+++ TASK DATA

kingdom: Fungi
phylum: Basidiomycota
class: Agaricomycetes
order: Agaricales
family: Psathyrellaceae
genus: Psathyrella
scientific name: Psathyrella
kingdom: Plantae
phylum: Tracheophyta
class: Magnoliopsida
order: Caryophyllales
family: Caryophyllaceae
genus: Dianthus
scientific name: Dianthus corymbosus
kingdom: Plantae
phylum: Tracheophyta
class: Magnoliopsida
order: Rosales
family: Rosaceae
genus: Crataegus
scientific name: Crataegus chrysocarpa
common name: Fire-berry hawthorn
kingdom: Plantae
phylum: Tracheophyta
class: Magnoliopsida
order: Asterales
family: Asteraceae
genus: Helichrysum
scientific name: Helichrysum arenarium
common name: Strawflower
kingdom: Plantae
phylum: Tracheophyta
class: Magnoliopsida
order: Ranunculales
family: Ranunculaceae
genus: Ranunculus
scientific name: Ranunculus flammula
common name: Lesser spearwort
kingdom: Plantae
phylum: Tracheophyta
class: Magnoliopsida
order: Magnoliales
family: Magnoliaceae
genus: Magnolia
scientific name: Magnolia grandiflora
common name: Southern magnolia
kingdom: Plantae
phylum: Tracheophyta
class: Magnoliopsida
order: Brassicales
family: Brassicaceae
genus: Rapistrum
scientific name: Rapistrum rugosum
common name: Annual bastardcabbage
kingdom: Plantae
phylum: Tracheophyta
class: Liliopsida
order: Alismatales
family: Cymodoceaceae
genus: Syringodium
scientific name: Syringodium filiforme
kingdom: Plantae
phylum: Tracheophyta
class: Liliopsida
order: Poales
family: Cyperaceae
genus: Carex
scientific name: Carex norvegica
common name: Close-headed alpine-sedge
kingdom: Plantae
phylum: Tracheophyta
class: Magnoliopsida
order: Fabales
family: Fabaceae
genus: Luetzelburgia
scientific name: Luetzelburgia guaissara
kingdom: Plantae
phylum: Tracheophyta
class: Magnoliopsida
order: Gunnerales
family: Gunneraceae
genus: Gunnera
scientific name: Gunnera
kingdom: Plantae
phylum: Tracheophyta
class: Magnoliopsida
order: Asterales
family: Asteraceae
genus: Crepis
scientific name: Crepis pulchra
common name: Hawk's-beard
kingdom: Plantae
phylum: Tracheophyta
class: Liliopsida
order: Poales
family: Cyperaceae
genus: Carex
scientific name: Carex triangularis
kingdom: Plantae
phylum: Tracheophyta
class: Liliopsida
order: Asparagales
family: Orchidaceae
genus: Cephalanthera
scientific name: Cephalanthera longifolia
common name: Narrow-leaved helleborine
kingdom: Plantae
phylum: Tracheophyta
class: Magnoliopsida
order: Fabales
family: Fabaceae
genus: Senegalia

++++++

Format every line of the material above as a JSON list of strings, one string per line, with blank lines left out.

## ANSWER BELOW
[
  "kingdom: Fungi",
  "phylum: Basidiomycota",
  "class: Agaricomycetes",
  "order: Agaricales",
  "family: Psathyrellaceae",
  "genus: Psathyrella",
  "scientific name: Psathyrella",
  "kingdom: Plantae",
  "phylum: Tracheophyta",
  "class: Magnoliopsida",
  "order: Caryophyllales",
  "family: Caryophyllaceae",
  "genus: Dianthus",
  "scientific name: Dianthus corymbosus",
  "kingdom: Plantae",
  "phylum: Tracheophyta",
  "class: Magnoliopsida",
  "order: Rosales",
  "family: Rosaceae",
  "genus: Crataegus",
  "scientific name: Crataegus chrysocarpa",
  "common name: Fire-berry hawthorn",
  "kingdom: Plantae",
  "phylum: Tracheophyta",
  "class: Magnoliopsida",
  "order: Asterales",
  "family: Asteraceae",
  "genus: Helichrysum",
  "scientific name: Helichrysum arenarium",
  "common name: Strawflower",
  "kingdom: Plantae",
  "phylum: Tracheophyta",
  "class: Magnoliopsida",
  "order: Ranunculales",
  "family: Ranunculaceae",
  "genus: Ranunculus",
  "scientific name: Ranunculus flammula",
  "common name: Lesser spearwort",
  "kingdom: Plantae",
  "phylum: Tracheophyta",
  "class: Magnoliopsida",
  "order: Magnoliales",
  "family: Magnoliaceae",
  "genus: Magnolia",
  "scientific name: Magnolia grandiflora",
  "common name: Southern magnolia",
  "kingdom: Plantae",
  "phylum: Tracheophyta",
  "class: Magnoliopsida",
  "order: Brassicales",
  "family: Brassicaceae",
  "genus: Rapistrum",
  "scientific name: Rapistrum rugosum",
  "common name: Annual bastardcabbage",
  "kingdom: Plantae",
  "phylum: Tracheophyta",
  "class: Liliopsida",
  "order: Alismatales",
  "family: Cymodoceaceae",
  "genus: Syringodium",
  "scientific name: Syringodium filiforme",
  "kingdom: Plantae",
  "phylum: Tracheophyta",
  "class: Liliopsida",
  "order: Poales",
  "family: Cyperaceae",
  "genus: Carex",
  "scientific name: Carex norvegica",
  "common name: Close-headed alpine-sedge",
  "kingdom: Plantae",
  "phylum: Tracheophyta",
  "class: Magnoliopsida",
  "order: Fabales",
  "family: Fabaceae",
  "genus: Luetzelburgia",
  "scientific name: Luetzelburgia guaissara",
  "kingdom: Plantae",
  "phylum: Tracheophyta",
  "class: Magnoliopsida",
  "order: Gunnerales",
  "family: Gunneraceae",
  "genus: Gunnera",
  "scientific name: Gunnera",
  "kingdom: Plantae",
  "phylum: Tracheophyta",
  "class: Magnoliopsida",
  "order: Asterales",
  "family: Asteraceae",
  "genus: Crepis",
  "scientific name: Crepis pulchra",
  "common name: Hawk's-beard",
  "kingdom: Plantae",
  "phylum: Tracheophyta",
  "class: Liliopsida",
  "order: Poales",
  "family: Cyperaceae",
  "genus: Carex",
  "scientific name: Carex triangularis",
  "kingdom: Plantae",
  "phylum: Tracheophyta",
  "class: Liliopsida",
  "order: Asparagales",
  "family: Orchidaceae",
  "genus: Cephalanthera",
  "scientific name: Cephalanthera longifolia",
  "common name: Narrow-leaved helleborine",
  "kingdom: Plantae",
  "phylum: Tracheophyta",
  "class: Magnoliopsida",
  "order: Fabales",
  "family: Fabaceae",
  "genus: Senegalia"
]